Visualizing Seoul Metropolitan subway riderships

2 min read

The visualization of the transportation usages is often one of the most commonly done by researchers. This involves a range of visualization techniques from simple scatterplot to more involved abstract graphs.

Motivation

Yesterday, by chance, I came across one phenomenal website, Visualizing MBTA Data (opens in a new tab), which made use of D3.js and pretty aesthetically appealing along with painstaking efforts involved. This intrigued me of making animated scatterplot using my favorite, Pydeck.

Initial method

After combing through gallery sections of Pydeck (opens in a new tab), I initially thought Pathlayer would do trick. On top of subway network lines, I might be able to draw stations with varying sizes according to the number of passengers.

Source: https://deckgl.readthedocs.io (opens in a new tab)
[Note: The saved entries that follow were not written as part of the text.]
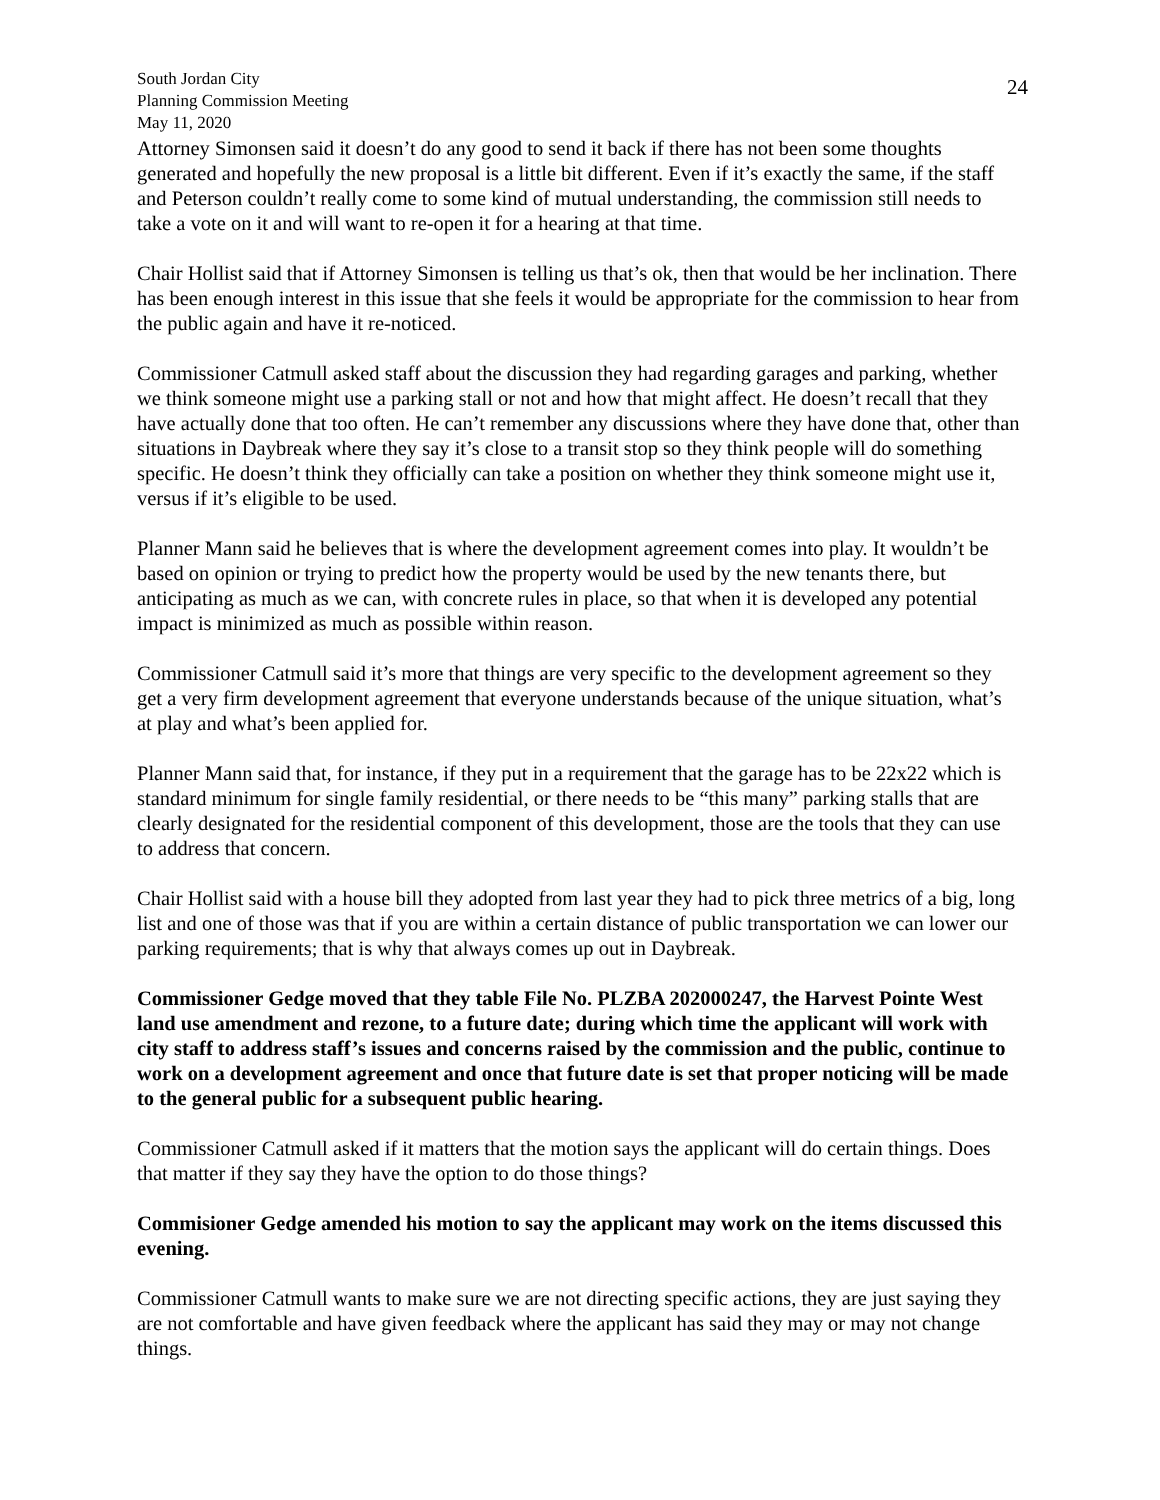South Jordan City
Planning Commission Meeting
May 11, 2020
24
Attorney Simonsen said it doesn’t do any good to send it back if there has not been some thoughts generated and hopefully the new proposal is a little bit different. Even if it’s exactly the same, if the staff and Peterson couldn’t really come to some kind of mutual understanding, the commission still needs to take a vote on it and will want to re-open it for a hearing at that time.
Chair Hollist said that if Attorney Simonsen is telling us that’s ok, then that would be her inclination. There has been enough interest in this issue that she feels it would be appropriate for the commission to hear from the public again and have it re-noticed.
Commissioner Catmull asked staff about the discussion they had regarding garages and parking, whether we think someone might use a parking stall or not and how that might affect. He doesn’t recall that they have actually done that too often. He can’t remember any discussions where they have done that, other than situations in Daybreak where they say it’s close to a transit stop so they think people will do something specific. He doesn’t think they officially can take a position on whether they think someone might use it, versus if it’s eligible to be used.
Planner Mann said he believes that is where the development agreement comes into play. It wouldn’t be based on opinion or trying to predict how the property would be used by the new tenants there, but anticipating as much as we can, with concrete rules in place, so that when it is developed any potential impact is minimized as much as possible within reason.
Commissioner Catmull said it’s more that things are very specific to the development agreement so they get a very firm development agreement that everyone understands because of the unique situation, what’s at play and what’s been applied for.
Planner Mann said that, for instance, if they put in a requirement that the garage has to be 22x22 which is standard minimum for single family residential, or there needs to be “this many” parking stalls that are clearly designated for the residential component of this development, those are the tools that they can use to address that concern.
Chair Hollist said with a house bill they adopted from last year they had to pick three metrics of a big, long list and one of those was that if you are within a certain distance of public transportation we can lower our parking requirements; that is why that always comes up out in Daybreak.
Commissioner Gedge moved that they table File No. PLZBA 202000247, the Harvest Pointe West land use amendment and rezone, to a future date; during which time the applicant will work with city staff to address staff’s issues and concerns raised by the commission and the public, continue to work on a development agreement and once that future date is set that proper noticing will be made to the general public for a subsequent public hearing.
Commissioner Catmull asked if it matters that the motion says the applicant will do certain things. Does that matter if they say they have the option to do those things?
Commisioner Gedge amended his motion to say the applicant may work on the items discussed this evening.
Commissioner Catmull wants to make sure we are not directing specific actions, they are just saying they are not comfortable and have given feedback where the applicant has said they may or may not change things.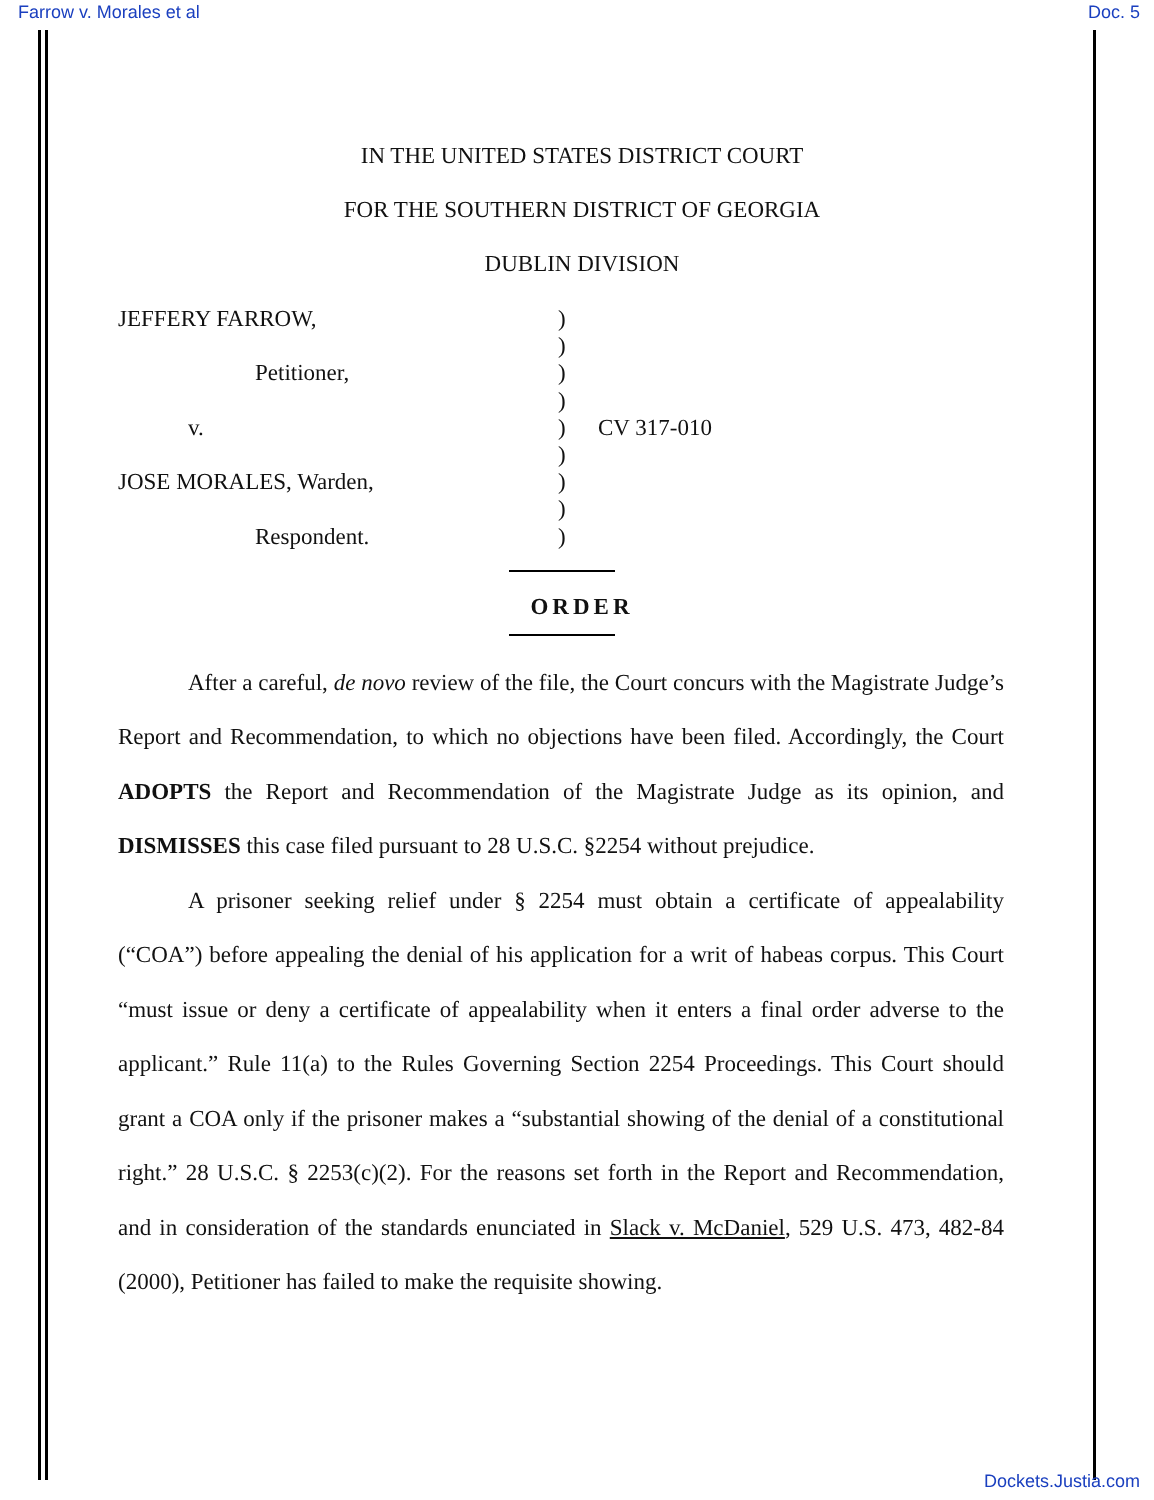Farrow v. Morales et al Doc. 5
IN THE UNITED STATES DISTRICT COURT
FOR THE SOUTHERN DISTRICT OF GEORGIA
DUBLIN DIVISION
JEFFERY FARROW,
Petitioner,
v.
JOSE MORALES, Warden,
Respondent.
)
)
)
)
)
)
)
)
)
CV 317-010
ORDER
After a careful, de novo review of the file, the Court concurs with the Magistrate Judge’s Report and Recommendation, to which no objections have been filed. Accordingly, the Court ADOPTS the Report and Recommendation of the Magistrate Judge as its opinion, and DISMISSES this case filed pursuant to 28 U.S.C. §2254 without prejudice.
A prisoner seeking relief under § 2254 must obtain a certificate of appealability (“COA”) before appealing the denial of his application for a writ of habeas corpus. This Court “must issue or deny a certificate of appealability when it enters a final order adverse to the applicant.” Rule 11(a) to the Rules Governing Section 2254 Proceedings. This Court should grant a COA only if the prisoner makes a “substantial showing of the denial of a constitutional right.” 28 U.S.C. § 2253(c)(2). For the reasons set forth in the Report and Recommendation, and in consideration of the standards enunciated in Slack v. McDaniel, 529 U.S. 473, 482-84 (2000), Petitioner has failed to make the requisite showing.
Dockets.Justia.com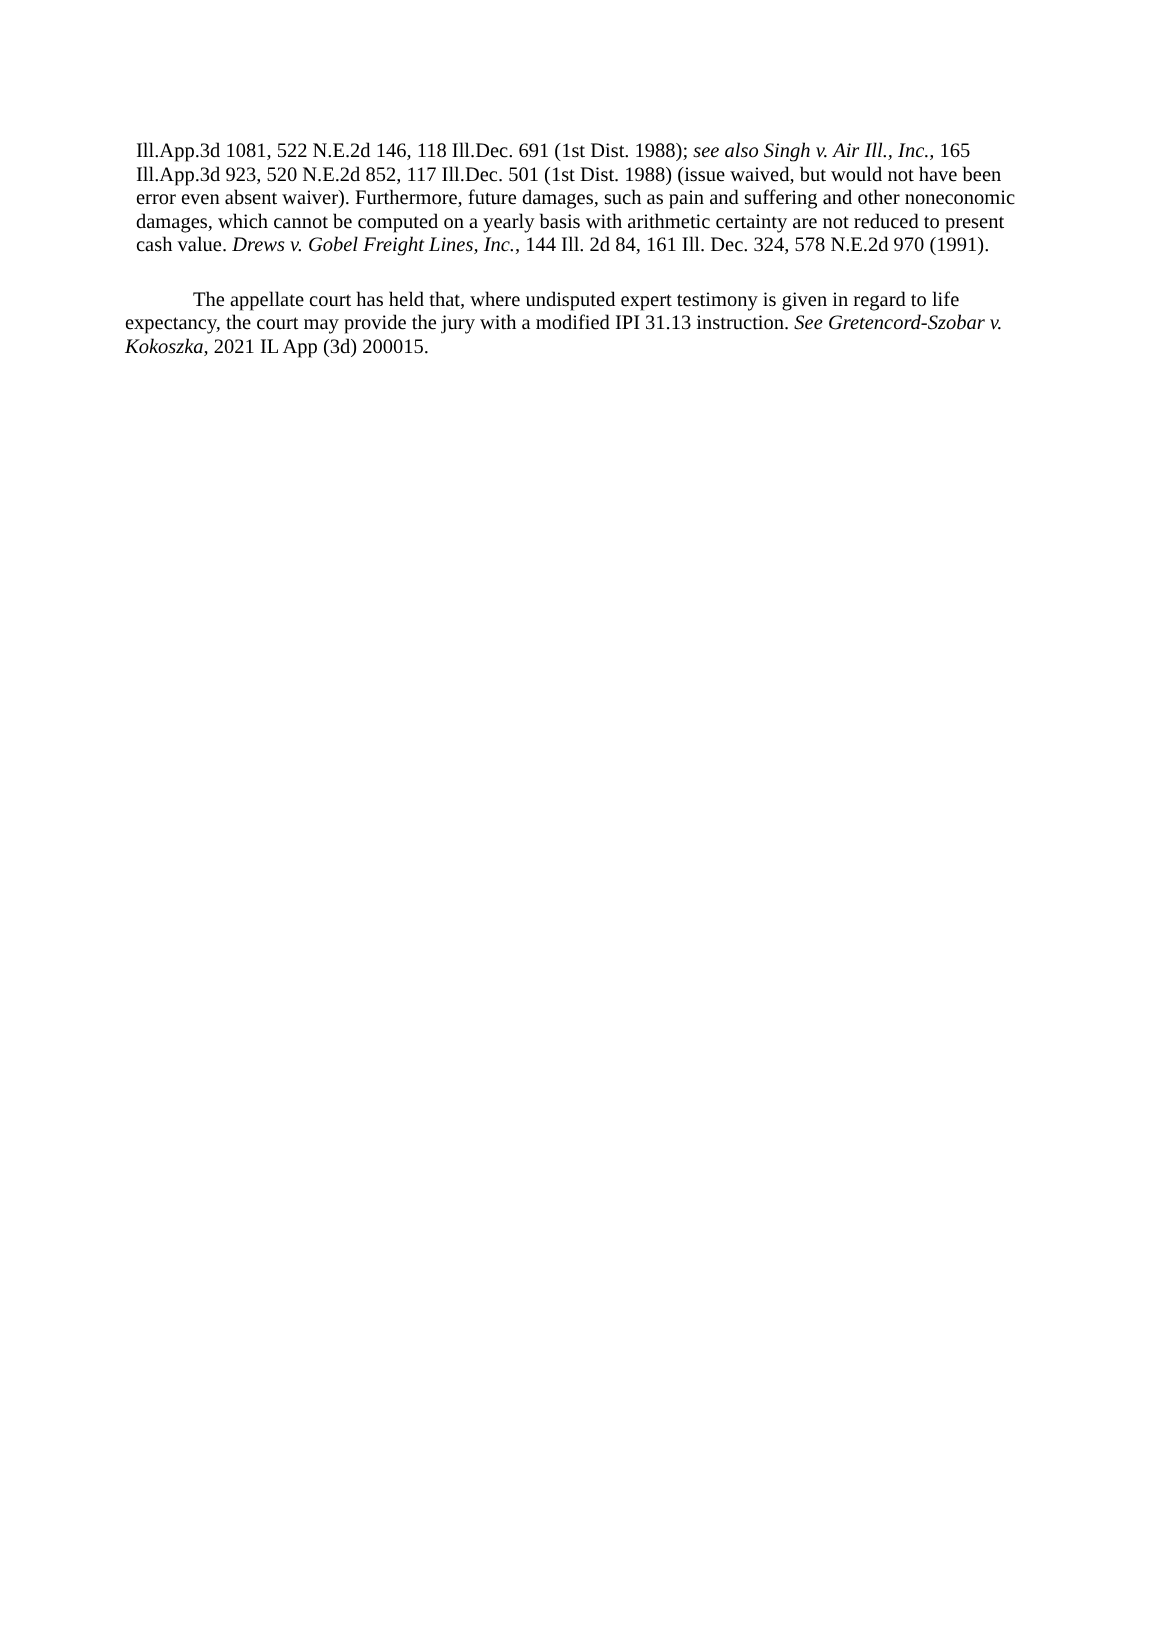Ill.App.3d 1081, 522 N.E.2d 146, 118 Ill.Dec. 691 (1st Dist. 1988); see also Singh v. Air Ill., Inc., 165 Ill.App.3d 923, 520 N.E.2d 852, 117 Ill.Dec. 501 (1st Dist. 1988) (issue waived, but would not have been error even absent waiver). Furthermore, future damages, such as pain and suffering and other noneconomic damages, which cannot be computed on a yearly basis with arithmetic certainty are not reduced to present cash value. Drews v. Gobel Freight Lines, Inc., 144 Ill. 2d 84, 161 Ill. Dec. 324, 578 N.E.2d 970 (1991).
The appellate court has held that, where undisputed expert testimony is given in regard to life expectancy, the court may provide the jury with a modified IPI 31.13 instruction. See Gretencord-Szobar v. Kokoszka, 2021 IL App (3d) 200015.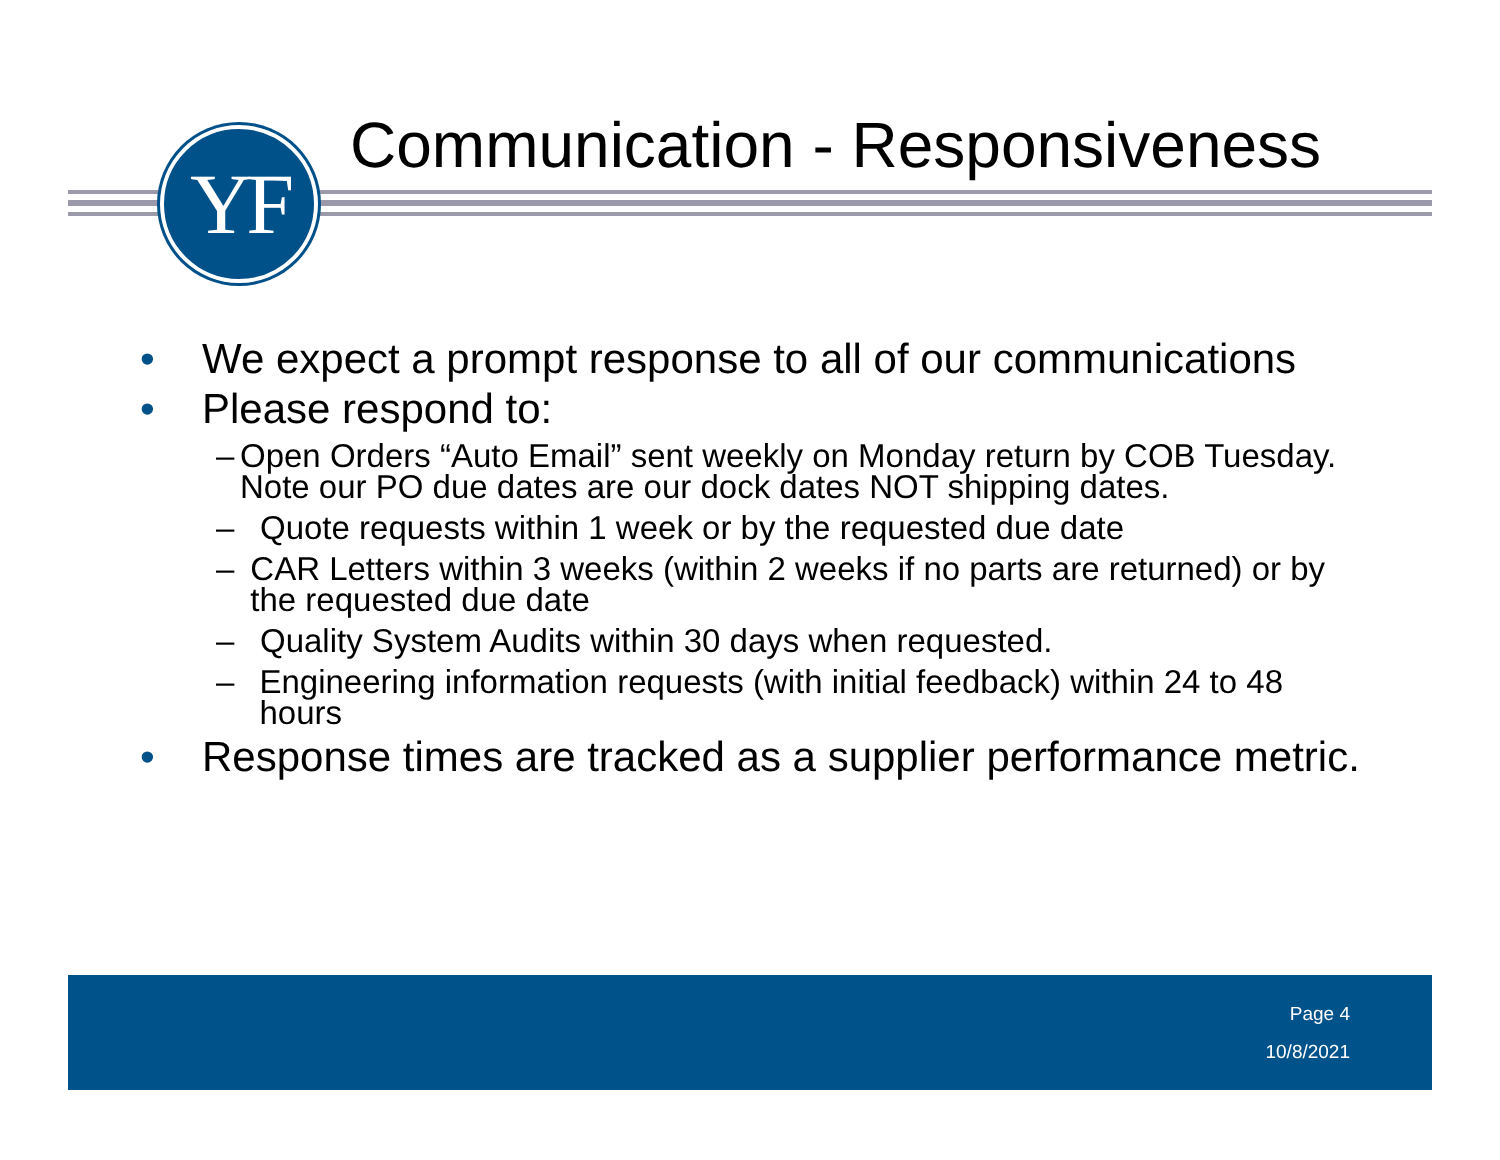YF Communication - Responsiveness
• We expect a prompt response to all of our communications
• Please respond to:
– Open Orders “Auto Email” sent weekly on Monday return by COB Tuesday. Note our PO due dates are our dock dates NOT shipping dates.
– Quote requests within 1 week or by the requested due date
– CAR Letters within 3 weeks (within 2 weeks if no parts are returned) or by the requested due date
– Quality System Audits within 30 days when requested.
– Engineering information requests (with initial feedback) within 24 to 48 hours
• Response times are tracked as a supplier performance metric.
Page 4
10/8/2021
However, it turned out that the subway network in the area was rather complicated and just looked like spaghettie noodles.

Workarounds

So, I found another viable solution which has been widely used, namely, Animated scatterplot. Rather than drawing entire lines of subway networks on top of geographic maps, scatters of stations with varying sizes according to passengers would be visually comfortable and easier to implement.

Drawbacks

Unfortunately, the data structure was not up to what we usually see globally, just like in famous MTA dataset. That is, it would have been much better if I could see daily usage changes, which wasn't possible due to data is only available on daily basis.